Psych makes me sadface:My general psychiatry module is coming to an end next week - it's been VERY interesting, but also (for want of a better word) depressing. When I see these patients with debilitating treatment-resistant mental illness, I just feel such overwhelming sadness for them. I don't think I could cope with specialising in psych. :(
One case really struck a chord with me - a gentleman in his 50s who has had florid paranoid schizophrenia since he was 18, with limited improvement on a whole cocktail of drugs. He has never been able to have friends, hold down a job, or have a relationship. He lives with his old fashioned, upper class mother who considers him an absolute failure. And on top of that, he had parotid cancer, the surgery for which has left him physically disfigured on one side of his face.

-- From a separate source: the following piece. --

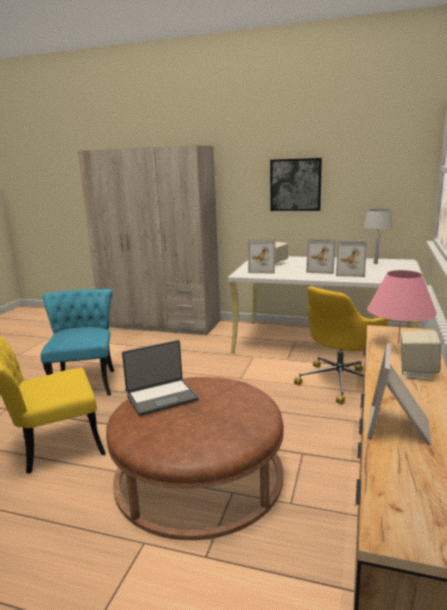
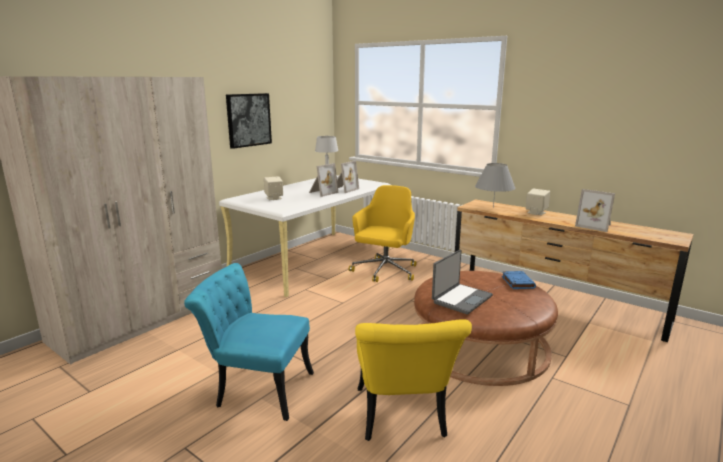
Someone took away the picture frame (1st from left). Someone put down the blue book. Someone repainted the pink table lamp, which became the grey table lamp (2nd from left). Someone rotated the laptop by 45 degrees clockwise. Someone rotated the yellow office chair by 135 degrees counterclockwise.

The sad thing is that when I went to talk to him (with his social worker) he's such a sweet natured, friendly guy. And he's so desparately lonely, but he can't bear to go out of the house because of his hallucinations and shyness about his disfigured face. He's in his 50s, but has the emotional maturity of a teenager.
And there's not really much else that can be done for him. :( What a waste of potential life fulfilment.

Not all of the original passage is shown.